The European Supervisory Authorities have issued a definition of greenwashing applicable to banking, insurance, pensions and financial markets, and highlighted some of the risks that could lead to it.
Greenwashing is described by the Authorities “as a practice where sustainability-related statements, declarations, actions, or communications do not clearly and fairly reflect the underlying sustainability profile of an entity, a financial product, or financial services”.
It continued: “This practice may be misleading to consumers, investors, or other market participants.”
This definition of greenwashing has been agreed jointly by the European Banking Authority (EBA), the European Securities and Markets Authority (ESMA) and the European Insurance and Occupational Pensions Authority (EIOPA) – commonly known as the European Supervisory Authorities (ESAs).
The supervision bodies also describe how greenwashing can happen in practice.
“Sustainability-related misleading claims can occur and spread either intentionally or unintentionally and in relation to entities and products that are either within or outside the remit of the EU regulatory framework,” they stated.
A report published by ESMA alongside the definition highlighted areas at a high risk of greenwashing.

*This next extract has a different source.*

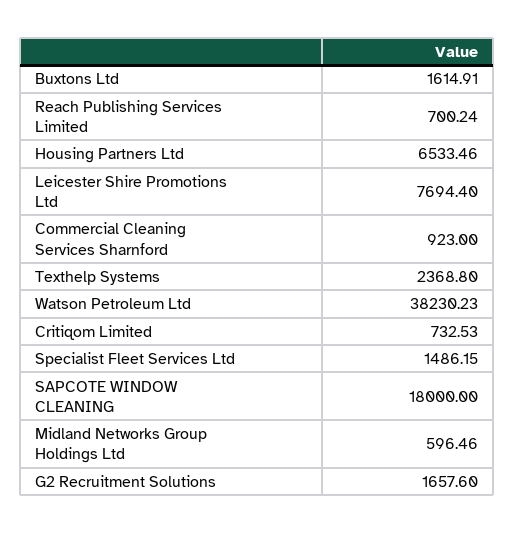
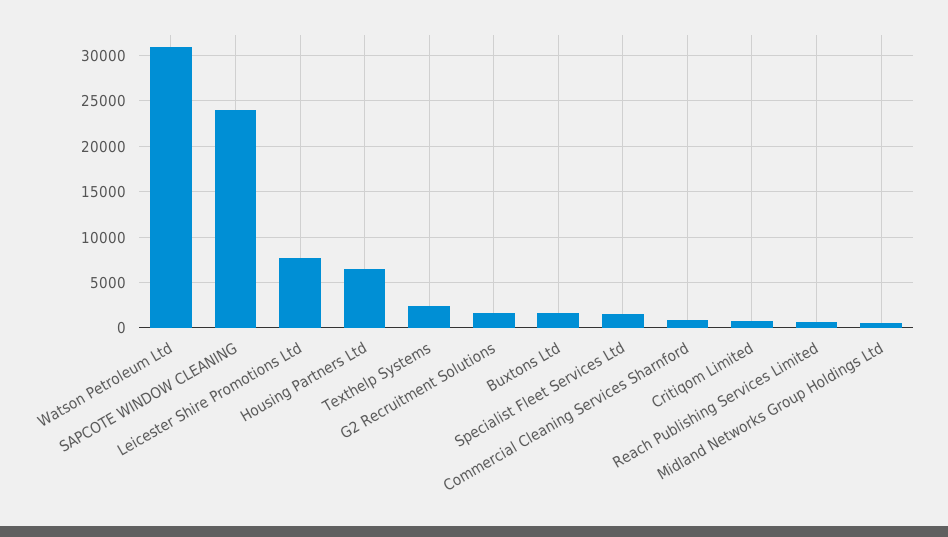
Watson Petroleum Ltd: 38230.23 -> 31000
SAPCOTE WINDOW CLEANING: 18000 -> 24000

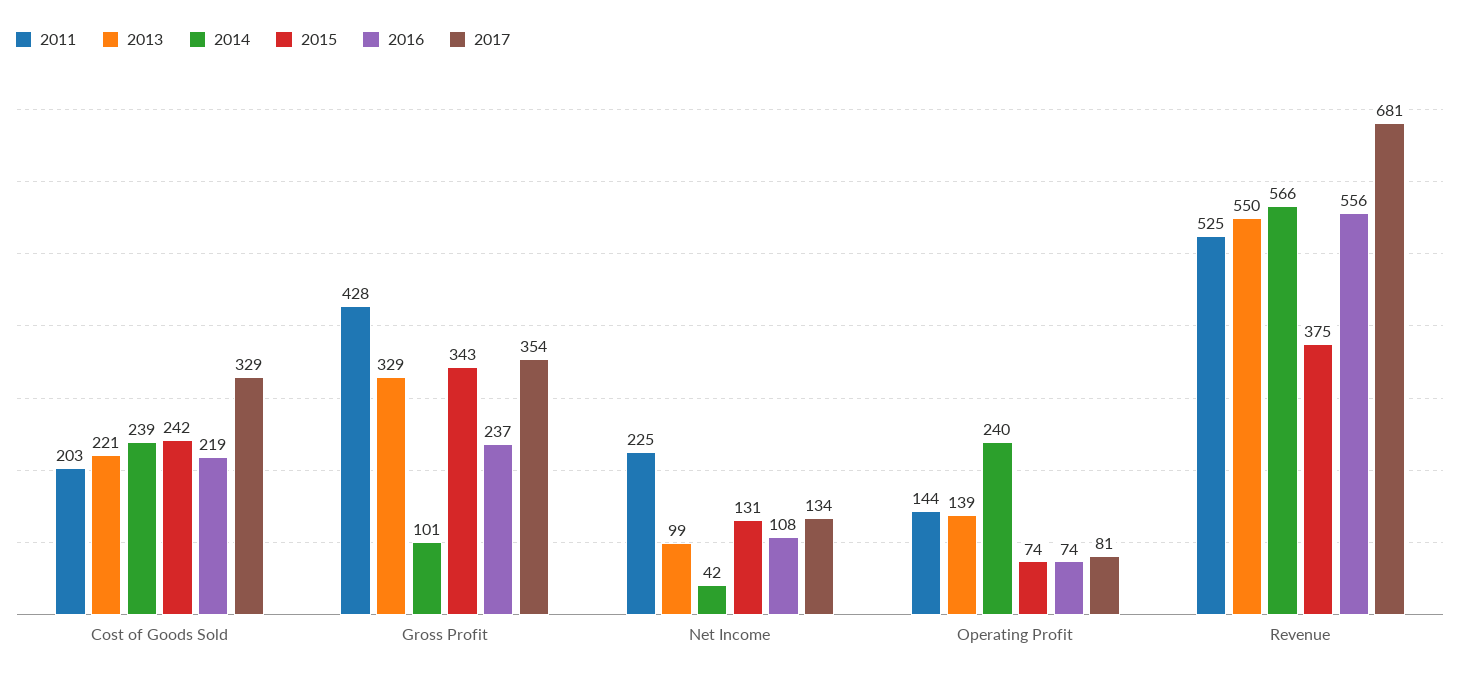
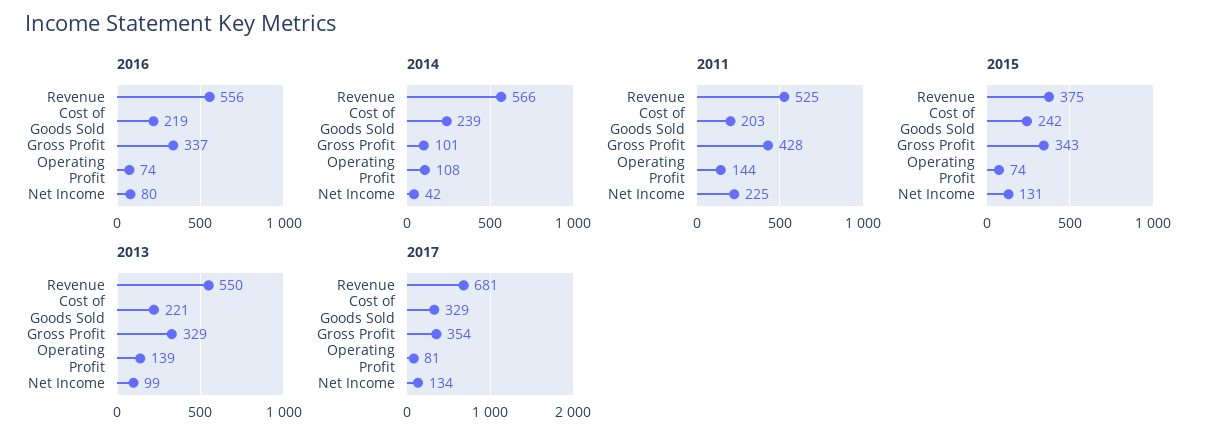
2016, Gross Profit: 237 -> 337
2016, Net Income: 108 -> 80
2014, Operating Profit: 240 -> 108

One of these is pledges by companies about future ESG performance, in particular net-zero commitments and so-called “transition plans”, which are exposed to greenwashing risk.
Ensuring the quality of such disclosures is “key to supporting the development of transition finance”, the report said.
While being an essential part of corporate sustainability reporting, forward-looking information is particularly exposed to greenwashing risk due to the significant reliance of this type of information on judgements and projections, which, when misstated, may provide misleading information, the report added.
The report’s findings show misleading ESG claims may relate to all key aspects of the sustainability profile of a product or an entity, from governance aspects to sustainability strategy, targets and metrics or claims about impact.
Greenwashing is the result of multiple interrelated drivers, the report found.
Market participants across the sustainable investment value chain (SIVC) face challenges in implementing the necessary governance processes and tools that support high-quality sustainability disclosures and transition efforts.
In this context, market participants also have difficulties in producing and accessing relevant, high-quality sustainability data.
In addition, a fast-moving regulatory framework has created implementation challenges for both market participants and for domestic regulators, and highlighted the need to build sustainability expertise.
To mitigate greenwashing risks, the ESMA report stated, market participants across the SIVC have to live up to their responsibility to make substantiated claims and communicate on sustainability in a balanced manner.
Comprehensibility of sustainability disclosures to retail investors needs to be improved, it added, including by establishing a reliable and well-designed labelling scheme for financial products.
Finally, the regulatory framework needs to gain in maturity, key concepts need to be clarified and sustainability impact or engagement better integrated.
The ESAs will publish final greenwashing reports in May 2024 and will consider final recommendations, including on possible changes to the EU regulatory framework.
Although this greenwashing definition is from the ESAs, they pointed out, given the integrated nature of the financial system, they work in a coordinated manner to address greenwashing with domestic regulators.
This is in order to “meet expectations from stakeholders to ensure consumer and investor protection, support market integrity and maintain a trusted environment for sustainable finance”.